Il 19 settembre scorso, il direttore Gabriel Zuchtriegel ha ricevuto questa lettera da parte di Pino Anzani.
Ne riportiamo il contenuto nella convinzione che il confronto, anche con chi ha pensieri diversi dai propri, sia sempre costruttivo.
Voi cosa ne pensate dell’opera di Mimmo Paladino?
Fatecelo sapere, attendiamo anche le vostre lettere.
Premetto che sono un estimatore del nuovo corso dei grandi musei ed aree archeologiche italiani, e in particolare dell’operato di Gabriel Zuchtriegel a Paestum, fortunatamente confermato nel suo ruolo. La critica che muovo è pertanto indirizzata a una singola iniziativa pestana, cioè l’installazione del cavallo di Mimmo Paladino tra il Tempio di Nettuno e la Basilica, per usare i nomi con cui sono maggiormente noti.
Ho potuto osservare l’installazione di notte, quando emerge fra i due templi dal buio fitto che avvolge gli scavi, e la suggestione è stata notevole, con la sagoma verticale del cavallo a segnare il vuoto tra i grandi volumi geometrici scanditi dal ritmo vibrante dei colonnati dorici. Ma questa suggestione credo nasconda un corto circuito culturalmente pericoloso, che resta in agguato ogni qualvolta i contesti storici e archeologici sono chiamati a confrontarsi con manufatti che si ispirano all’antichità in modo più o meno esplicito, quando non schiettamente modellati su forme classiche (come le opere di Mitoraj a Pompei).
Il rischio, in altri termini, è che l’installazione contemporanea, invece di rappresentare una discontinuità nella trama dei rapporti visivi stratificati nei secoli, e creare così un confronto stimolante e virtuoso tra epoche differenti, vi vada invece a calzare più meno a pennello, aggiungendo una variazione immediatamente digerita e fatta propria dal sito, col risultato — a seconda della sensibilità e della cultura dei fruitori — di esser percepita come una componente omogenea dell’insieme, pacificamente adottata da questo (diventando quindi un falso), o di trasformare il sito in una scenografia, in questo caso di un film “peplum” (riverberando quindi la sua “finzione” sul contesto). In effetti alcuni scorci degli scavi di Pompei con le installazioni di Mitoraj non avrebbero sfigurato nel “Satyricon” felliniano e, tornando alle suggestioni cinematografiche del “peplum”, chi come me ha fatto in tempo a vedere questi film avrà forse colto — dopo l’innegabile suggestione del primo sguardo — un’eco dei Cavalli di Troia cinematografici nell’elegante stilizzazione dell’opera di Paladino.

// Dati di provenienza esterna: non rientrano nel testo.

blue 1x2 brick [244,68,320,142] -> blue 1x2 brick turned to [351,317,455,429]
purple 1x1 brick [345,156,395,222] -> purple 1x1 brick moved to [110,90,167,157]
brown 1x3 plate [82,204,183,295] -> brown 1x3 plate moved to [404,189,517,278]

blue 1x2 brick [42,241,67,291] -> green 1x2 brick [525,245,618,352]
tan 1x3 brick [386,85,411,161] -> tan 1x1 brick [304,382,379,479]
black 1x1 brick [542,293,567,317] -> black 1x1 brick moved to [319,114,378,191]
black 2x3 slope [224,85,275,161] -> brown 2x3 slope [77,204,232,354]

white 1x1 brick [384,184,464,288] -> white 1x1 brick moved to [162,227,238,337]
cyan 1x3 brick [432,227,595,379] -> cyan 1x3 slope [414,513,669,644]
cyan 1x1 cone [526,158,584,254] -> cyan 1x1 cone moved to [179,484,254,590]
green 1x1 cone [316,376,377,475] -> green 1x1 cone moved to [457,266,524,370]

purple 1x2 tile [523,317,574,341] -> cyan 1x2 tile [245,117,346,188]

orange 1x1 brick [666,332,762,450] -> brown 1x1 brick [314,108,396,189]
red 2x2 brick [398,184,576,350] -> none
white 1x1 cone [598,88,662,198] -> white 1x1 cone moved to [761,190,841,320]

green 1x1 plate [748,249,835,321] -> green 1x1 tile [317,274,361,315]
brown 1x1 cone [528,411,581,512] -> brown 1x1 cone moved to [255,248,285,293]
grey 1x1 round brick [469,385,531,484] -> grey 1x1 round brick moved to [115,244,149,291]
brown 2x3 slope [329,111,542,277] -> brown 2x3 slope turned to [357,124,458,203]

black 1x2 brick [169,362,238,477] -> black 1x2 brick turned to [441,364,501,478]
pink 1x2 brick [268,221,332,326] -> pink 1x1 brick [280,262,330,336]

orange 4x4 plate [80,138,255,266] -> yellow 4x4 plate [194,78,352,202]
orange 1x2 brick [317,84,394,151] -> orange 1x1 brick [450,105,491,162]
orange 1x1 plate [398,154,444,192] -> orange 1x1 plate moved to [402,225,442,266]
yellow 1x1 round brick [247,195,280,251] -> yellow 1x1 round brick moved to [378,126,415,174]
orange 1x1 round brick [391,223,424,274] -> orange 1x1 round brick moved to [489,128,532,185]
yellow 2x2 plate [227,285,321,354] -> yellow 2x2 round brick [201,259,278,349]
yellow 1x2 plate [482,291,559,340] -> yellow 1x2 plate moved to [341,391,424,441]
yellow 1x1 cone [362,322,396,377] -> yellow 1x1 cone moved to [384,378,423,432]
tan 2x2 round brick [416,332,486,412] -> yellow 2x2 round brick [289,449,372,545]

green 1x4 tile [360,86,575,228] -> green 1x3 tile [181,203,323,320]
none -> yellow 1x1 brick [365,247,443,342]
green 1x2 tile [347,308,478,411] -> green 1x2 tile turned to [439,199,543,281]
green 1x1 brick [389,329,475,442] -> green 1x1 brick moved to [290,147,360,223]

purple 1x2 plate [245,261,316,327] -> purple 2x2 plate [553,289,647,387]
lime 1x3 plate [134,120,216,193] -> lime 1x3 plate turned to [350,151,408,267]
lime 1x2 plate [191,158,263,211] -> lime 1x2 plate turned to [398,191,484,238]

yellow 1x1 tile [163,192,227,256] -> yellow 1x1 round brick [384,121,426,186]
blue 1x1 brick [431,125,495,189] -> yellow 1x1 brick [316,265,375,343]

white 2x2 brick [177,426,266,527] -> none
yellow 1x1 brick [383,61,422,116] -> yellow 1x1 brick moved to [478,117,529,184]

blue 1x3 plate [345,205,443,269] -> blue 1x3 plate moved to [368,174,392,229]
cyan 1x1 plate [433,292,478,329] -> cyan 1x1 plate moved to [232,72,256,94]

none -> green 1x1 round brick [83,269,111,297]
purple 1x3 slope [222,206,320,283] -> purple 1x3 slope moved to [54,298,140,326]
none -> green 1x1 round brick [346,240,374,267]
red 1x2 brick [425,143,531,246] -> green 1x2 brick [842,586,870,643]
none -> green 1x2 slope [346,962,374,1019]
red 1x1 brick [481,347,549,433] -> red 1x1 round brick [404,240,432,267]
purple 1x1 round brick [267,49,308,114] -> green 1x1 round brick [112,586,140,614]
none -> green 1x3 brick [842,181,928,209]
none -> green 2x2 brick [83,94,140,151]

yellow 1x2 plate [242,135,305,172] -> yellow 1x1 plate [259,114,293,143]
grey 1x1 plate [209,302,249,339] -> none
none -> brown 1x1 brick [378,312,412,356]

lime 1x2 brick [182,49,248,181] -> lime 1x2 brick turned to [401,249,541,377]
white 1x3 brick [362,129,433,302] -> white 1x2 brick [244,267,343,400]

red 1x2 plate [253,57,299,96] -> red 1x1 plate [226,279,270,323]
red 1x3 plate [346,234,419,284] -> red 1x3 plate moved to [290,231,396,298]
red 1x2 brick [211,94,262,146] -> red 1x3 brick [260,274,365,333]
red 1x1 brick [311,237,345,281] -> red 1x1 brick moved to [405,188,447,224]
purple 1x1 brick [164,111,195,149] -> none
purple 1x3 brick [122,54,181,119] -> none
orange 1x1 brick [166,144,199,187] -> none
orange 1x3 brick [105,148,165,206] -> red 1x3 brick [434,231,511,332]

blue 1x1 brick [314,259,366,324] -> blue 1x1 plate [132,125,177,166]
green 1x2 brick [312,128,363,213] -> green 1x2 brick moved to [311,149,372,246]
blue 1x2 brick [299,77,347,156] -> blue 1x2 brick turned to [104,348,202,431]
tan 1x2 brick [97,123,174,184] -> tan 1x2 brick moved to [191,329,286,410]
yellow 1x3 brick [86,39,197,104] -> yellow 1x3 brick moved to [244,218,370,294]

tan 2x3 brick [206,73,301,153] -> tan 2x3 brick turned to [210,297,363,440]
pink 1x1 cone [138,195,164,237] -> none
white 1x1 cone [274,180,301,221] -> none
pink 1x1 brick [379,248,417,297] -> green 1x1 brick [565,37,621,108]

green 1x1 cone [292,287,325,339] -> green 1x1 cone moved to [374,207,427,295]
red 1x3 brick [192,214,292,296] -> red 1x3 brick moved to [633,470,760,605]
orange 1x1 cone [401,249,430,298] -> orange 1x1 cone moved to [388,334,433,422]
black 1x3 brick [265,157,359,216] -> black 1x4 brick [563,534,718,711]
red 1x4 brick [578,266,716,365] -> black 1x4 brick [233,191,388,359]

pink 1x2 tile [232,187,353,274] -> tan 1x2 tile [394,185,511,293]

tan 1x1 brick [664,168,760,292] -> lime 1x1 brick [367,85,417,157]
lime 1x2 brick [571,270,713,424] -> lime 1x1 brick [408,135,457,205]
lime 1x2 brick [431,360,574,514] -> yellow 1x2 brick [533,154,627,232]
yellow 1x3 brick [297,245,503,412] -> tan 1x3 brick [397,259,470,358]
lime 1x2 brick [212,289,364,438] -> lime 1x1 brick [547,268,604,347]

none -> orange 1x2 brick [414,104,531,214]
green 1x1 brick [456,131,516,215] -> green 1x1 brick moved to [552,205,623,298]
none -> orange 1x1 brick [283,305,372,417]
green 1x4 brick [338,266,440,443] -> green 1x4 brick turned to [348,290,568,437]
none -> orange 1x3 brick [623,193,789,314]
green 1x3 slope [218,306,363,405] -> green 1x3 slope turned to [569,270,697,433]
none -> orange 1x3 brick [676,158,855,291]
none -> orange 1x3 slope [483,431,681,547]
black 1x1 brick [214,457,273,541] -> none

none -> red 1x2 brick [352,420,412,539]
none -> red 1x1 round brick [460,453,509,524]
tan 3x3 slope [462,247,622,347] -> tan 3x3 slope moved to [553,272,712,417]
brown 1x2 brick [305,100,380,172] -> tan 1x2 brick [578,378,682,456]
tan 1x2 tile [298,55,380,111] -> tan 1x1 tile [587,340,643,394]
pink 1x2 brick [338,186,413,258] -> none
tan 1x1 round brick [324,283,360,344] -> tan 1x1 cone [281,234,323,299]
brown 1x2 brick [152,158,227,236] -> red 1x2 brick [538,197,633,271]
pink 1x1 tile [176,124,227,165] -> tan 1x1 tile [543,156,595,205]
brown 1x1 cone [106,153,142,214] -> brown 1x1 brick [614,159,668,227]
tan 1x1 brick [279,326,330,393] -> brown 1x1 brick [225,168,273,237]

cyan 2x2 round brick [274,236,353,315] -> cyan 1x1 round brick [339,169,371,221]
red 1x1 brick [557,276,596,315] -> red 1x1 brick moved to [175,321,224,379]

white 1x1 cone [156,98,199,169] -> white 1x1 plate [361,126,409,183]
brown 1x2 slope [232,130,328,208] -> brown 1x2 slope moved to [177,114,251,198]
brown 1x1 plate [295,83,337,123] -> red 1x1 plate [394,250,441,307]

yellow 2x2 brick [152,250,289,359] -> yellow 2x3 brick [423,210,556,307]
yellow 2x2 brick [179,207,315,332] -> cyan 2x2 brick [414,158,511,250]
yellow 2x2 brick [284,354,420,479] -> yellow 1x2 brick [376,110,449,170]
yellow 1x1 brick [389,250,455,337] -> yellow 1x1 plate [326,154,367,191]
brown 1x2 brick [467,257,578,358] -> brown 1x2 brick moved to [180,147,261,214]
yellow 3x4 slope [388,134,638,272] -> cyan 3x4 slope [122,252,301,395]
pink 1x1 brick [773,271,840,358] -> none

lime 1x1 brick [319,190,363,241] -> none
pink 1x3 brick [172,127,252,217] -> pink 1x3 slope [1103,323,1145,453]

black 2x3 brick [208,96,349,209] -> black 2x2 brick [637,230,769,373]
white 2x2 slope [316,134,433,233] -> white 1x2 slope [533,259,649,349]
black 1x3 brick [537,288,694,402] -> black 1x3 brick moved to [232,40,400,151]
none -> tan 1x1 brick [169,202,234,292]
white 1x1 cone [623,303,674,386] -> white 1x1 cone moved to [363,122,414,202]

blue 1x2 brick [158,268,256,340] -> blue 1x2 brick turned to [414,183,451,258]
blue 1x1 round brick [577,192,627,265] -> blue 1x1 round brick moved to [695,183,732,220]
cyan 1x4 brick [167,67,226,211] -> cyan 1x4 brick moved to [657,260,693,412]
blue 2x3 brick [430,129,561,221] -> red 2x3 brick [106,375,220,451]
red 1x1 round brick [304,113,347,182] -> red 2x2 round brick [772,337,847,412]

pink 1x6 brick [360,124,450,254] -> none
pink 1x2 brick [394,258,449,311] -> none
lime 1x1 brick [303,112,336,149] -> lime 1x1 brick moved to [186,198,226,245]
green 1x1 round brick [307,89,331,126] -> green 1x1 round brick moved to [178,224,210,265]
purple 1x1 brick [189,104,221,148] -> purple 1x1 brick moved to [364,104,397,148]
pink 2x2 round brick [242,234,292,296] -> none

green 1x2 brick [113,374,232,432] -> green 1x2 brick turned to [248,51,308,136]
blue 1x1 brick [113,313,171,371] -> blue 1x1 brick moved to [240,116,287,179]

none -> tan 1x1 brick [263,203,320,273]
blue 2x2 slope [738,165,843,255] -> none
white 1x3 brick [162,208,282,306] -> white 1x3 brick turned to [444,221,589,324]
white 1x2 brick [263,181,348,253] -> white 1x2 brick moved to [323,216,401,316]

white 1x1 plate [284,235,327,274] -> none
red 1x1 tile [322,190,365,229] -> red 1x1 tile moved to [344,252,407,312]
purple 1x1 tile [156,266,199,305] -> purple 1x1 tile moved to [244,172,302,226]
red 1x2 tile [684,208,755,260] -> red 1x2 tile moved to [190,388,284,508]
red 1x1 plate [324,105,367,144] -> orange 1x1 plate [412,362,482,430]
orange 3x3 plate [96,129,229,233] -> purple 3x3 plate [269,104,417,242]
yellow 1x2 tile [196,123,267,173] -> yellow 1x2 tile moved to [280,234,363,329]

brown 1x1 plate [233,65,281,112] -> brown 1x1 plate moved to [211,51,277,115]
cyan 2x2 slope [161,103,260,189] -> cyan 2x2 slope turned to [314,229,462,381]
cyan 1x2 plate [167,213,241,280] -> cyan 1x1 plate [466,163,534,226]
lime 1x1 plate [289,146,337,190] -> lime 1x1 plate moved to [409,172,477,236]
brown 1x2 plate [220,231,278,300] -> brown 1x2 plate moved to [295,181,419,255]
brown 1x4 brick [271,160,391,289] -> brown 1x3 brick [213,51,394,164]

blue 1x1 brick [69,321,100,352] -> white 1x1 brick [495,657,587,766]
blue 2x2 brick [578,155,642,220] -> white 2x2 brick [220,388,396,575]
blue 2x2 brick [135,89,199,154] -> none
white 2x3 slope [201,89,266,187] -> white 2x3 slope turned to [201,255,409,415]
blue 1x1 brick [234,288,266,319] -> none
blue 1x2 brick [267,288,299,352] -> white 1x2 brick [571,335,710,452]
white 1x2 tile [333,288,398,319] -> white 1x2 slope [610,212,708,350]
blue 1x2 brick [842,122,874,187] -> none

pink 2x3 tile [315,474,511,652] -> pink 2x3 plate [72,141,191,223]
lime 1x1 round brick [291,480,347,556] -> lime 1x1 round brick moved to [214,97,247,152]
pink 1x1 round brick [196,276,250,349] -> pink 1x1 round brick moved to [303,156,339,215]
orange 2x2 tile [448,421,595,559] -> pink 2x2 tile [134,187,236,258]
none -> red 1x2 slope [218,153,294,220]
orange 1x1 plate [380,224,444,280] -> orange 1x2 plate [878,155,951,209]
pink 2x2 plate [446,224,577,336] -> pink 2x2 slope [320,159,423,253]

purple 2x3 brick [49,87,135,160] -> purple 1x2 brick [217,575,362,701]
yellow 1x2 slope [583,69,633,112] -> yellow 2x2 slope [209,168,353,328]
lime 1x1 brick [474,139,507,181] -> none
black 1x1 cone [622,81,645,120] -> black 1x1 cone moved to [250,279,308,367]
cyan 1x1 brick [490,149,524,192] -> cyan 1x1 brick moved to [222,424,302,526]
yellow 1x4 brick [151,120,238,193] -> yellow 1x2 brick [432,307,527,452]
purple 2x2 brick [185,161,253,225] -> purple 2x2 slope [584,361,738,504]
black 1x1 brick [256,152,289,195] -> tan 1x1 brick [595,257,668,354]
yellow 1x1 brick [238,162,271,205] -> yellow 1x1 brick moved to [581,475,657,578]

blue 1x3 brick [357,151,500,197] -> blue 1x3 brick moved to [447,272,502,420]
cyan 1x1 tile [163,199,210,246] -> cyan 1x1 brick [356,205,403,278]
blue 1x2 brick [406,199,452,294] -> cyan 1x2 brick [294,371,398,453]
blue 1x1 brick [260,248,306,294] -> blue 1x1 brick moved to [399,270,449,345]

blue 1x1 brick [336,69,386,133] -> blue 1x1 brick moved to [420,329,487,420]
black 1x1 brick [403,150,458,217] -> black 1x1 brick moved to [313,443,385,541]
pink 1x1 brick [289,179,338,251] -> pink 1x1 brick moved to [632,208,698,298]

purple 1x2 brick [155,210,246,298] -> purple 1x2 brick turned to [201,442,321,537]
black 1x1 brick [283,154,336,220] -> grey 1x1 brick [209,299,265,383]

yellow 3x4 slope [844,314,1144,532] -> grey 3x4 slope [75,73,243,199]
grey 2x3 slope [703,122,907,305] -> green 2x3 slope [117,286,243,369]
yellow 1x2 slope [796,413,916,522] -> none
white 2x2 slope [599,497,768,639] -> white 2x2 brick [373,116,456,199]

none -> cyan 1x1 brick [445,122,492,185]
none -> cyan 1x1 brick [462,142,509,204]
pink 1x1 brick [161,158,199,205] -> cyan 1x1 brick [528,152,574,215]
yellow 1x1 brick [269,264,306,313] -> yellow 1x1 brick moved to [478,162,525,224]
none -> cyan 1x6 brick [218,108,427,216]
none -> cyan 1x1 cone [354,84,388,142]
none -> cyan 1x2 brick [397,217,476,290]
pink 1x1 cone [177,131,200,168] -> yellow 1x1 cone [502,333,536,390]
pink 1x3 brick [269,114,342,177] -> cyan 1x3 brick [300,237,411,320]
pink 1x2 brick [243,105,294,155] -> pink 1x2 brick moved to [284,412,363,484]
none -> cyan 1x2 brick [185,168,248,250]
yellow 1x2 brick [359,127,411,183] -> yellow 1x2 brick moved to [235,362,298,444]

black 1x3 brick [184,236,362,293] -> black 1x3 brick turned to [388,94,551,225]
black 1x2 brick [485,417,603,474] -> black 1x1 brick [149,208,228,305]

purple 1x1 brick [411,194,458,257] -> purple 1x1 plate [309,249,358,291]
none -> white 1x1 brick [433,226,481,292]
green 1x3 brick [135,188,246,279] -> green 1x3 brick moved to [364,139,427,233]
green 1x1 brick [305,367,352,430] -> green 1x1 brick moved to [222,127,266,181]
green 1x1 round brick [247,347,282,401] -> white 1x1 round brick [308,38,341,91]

In altri termini, quanto maggiore è la prossimità del linguaggio formale dell’oggetto contemporaneo al contesto culturale antico, tanto più alto è il rischio di una percezione falsificata, consapevole o — peggio — inconsapevole, da parte dei visitatori.
È appena il caso di aggiungere che, naturalmente, queste considerazioni non attengono ai valori artistici delle opere citate, e che semmai il valore di tali opere potrebbe entrarci per il versante economico, volendo ampliare il discorso al campo del marketing — cosa che appunto qui non si vuol fare, ritenendo abbastanza forte e propedeutica alle altre l’istanza culturale. Né credo che il ricorso a opere schiettamente contemporanee sia priva di controindicazioni, dato che anche in tale circostanza tutto va ovviamente affidato al discernimento dei responsabili.
In esso continuiamo a confidare, senza trascurare però i rischi sin qui esposti sulla base di considerazioni che hanno, se non altro, il pregio della prudenza e della coerenza con alcuni dei criteri più attendibili in materia di intervento nei contesti storici.